If the schizm started in the Garden of Eden, it was because of our self-interest. The tree was appealing to the eye, good for taste, and promised to make one wise. But for all of that, that which stood in the way was God’s self-interest. He forbade man to partake of the tree, he forbade man of his own self-interest for sake of His self-interest.

One little commandment seems like a small price to pay for the penalty of death. Yet that one little commandment is what set off man’s self-interest. And once that happened, man’s self -interest was assured, to the detriment of God’s self-interest.

I can’t help thinking about Peter, after seeing Jesus walking on the water, wanting to come out to Jesus, and took the faith to step out into the water. It was Jesus’ self-interest for Peter to exercise his faith in emulating Him. But only as long as Peter’s self-interest aligned with Jesus’. As soon as he looked around, it became all about Peter (Look at me, I’m walking on water!). Of course he sunk. He took his eyes off the God’s self-interest. And it was only when Peter reached out for help from Jesus that the alignment was restored.

Once we find out what God’s self-interest is, then we can walk on water, too. For we shall be like Him.

Isn’t that what salvation is about?

Many people get “saved” out of self-interest. Either, the Jonathan-Edwards type scare the hell out of them, and so they get “saved” in order to avoid going there, or other preachers hold forth the carrot of living in a wonderful eternal mansion while walking the streets of gold.

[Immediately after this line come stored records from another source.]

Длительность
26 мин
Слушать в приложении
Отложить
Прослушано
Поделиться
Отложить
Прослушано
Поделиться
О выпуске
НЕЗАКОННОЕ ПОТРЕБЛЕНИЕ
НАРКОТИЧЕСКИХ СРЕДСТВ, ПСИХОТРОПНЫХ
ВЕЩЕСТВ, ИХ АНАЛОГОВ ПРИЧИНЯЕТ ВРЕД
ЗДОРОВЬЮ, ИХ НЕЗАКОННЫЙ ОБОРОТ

When Jesus offered discipleship to the twelve, He did not make self-interest a factor. Indeed, He made such statements as these:

If anyone comes to me and does not disregard his own father and mother and wife and children and brothers and sisters, yes, and even his own life, he cannot be my disciple. Whoever does not bear his own cross and come after me cannot be my disciple… So therefore, any one of you who does not renounce all that he has cannot be my disciple (Luke 14:26,27,33)

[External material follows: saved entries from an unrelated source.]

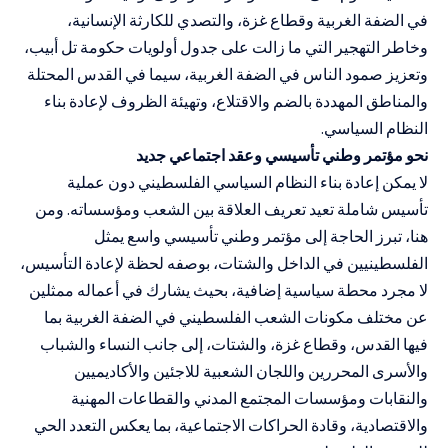
في الضفة الغربية وقطاع غزة، والتصدي للكارثة الإنسانية،
وخاطر التهجير التي ما زالت على جدول أولويات حكومة تل أبيب،
وتعزيز صمود الناس في الضفة الغربية، سيما في القدس المحتلة
والمناطق المهددة بالضم والاقتلاع، وتهيئة الظروف لإعادة بناء
النظام السياسي.
نحو مؤتمر وطني تأسيسي وعقد اجتماعي جديد
لا يمكن إعادة بناء النظام السياسي الفلسطيني دون عملية
تأسيس شاملة تعيد تعريف العلاقة بين الشعب ومؤسساته. ومن
هنا، تبرز الحاجة إلى مؤتمر وطني تأسيسي واسع يمثل
الفلسطينيين في الداخل والشتات، بوصفه لحظة لإعادة التأسيس،
لا مجرد محطة سياسية إضافية، بحيث يشارك في أعماله ممثلين
عن مختلف مكونات الشعب الفلسطيني في الضفة الغربية بما
فيها القدس، وقطاع غزة، والشتات، إلى جانب النساء والشباب
والأسرى المحررين واللجان الشعبية للاجئين والأكاديميين
والنقابات ومؤسسات المجتمع المدني والقطاعات المهنية
والاقتصادية، وقادة الحراكات الاجتماعية، بما يعكس التعدد الحي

It doesn’t seem that He left any room for self-interest at all. Indeed, when the young man wanted to know how to get “eternal life”, it seems he had some self-interest. Then Jesus said, “You know the commandments,” and named some. The young man said, “I have kept all these since my youth up. So what do I lack yet?” Then Jesus said, “Oh. Just one little thing. Go and sell all of your possessions, and give the proceeds to the poor, and come, follow me.” The young man had too much self-interest to let go of his possessions! He went away sorrowfully.

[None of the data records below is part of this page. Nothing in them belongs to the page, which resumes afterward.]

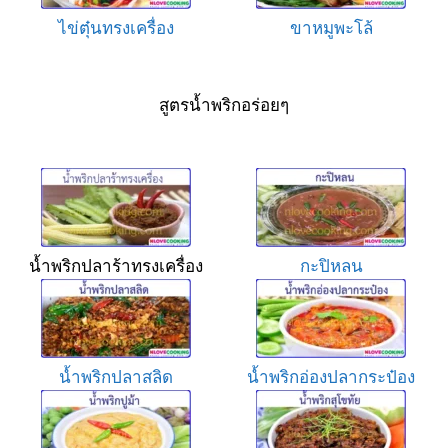
ไข่ตุ๋นทรงเครื่อง
ขาหมูพะโล้
สูตรน้ำพริกอร่อยๆ
น้ำพริกปลาร้าทรงเครื่อง
กะปิหลน
น้ำพริกปลาสลิด
น้ำพริกอ่องปลากระป๋อง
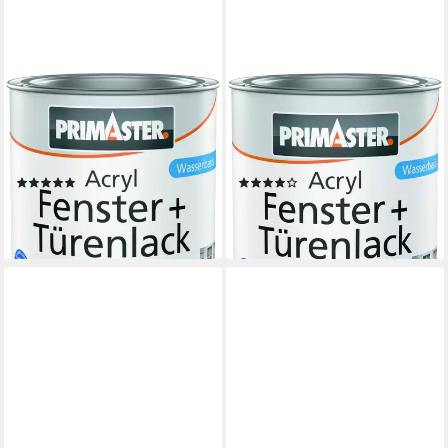
PRIMASTER
PRIMASTER
Acryl-Buntlack Primaster
Acryl-Buntlack Primaster
Acryl Fenster + Türenlack
Acryl Fenster + Türenlack
weiß glänzend
weiß
(1)
(1)
11,64 €
17,79 €
(31,04 €/ 1 l)
(23,72 €/ 1 l)
lieferbar - in 2-3 Werktagen bei dir
lieferbar - in 2-3 Werktagen bei dir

Funny you should mention the Luke passage, as I was thinking precisely the same passage last night as I was reflecting on the current OP. What crossed my mind from disregarding all these people, including oneself, is that to the degree that you lessen your self-interest in everything else, it is proportional to the degree that God’s self-interest takes over. “He must increase, but I must decrease” It is self-sacrifice at work here, and it is a hard thing to do. But that is what will draw us closer to Him. Mary kept that one needful thing.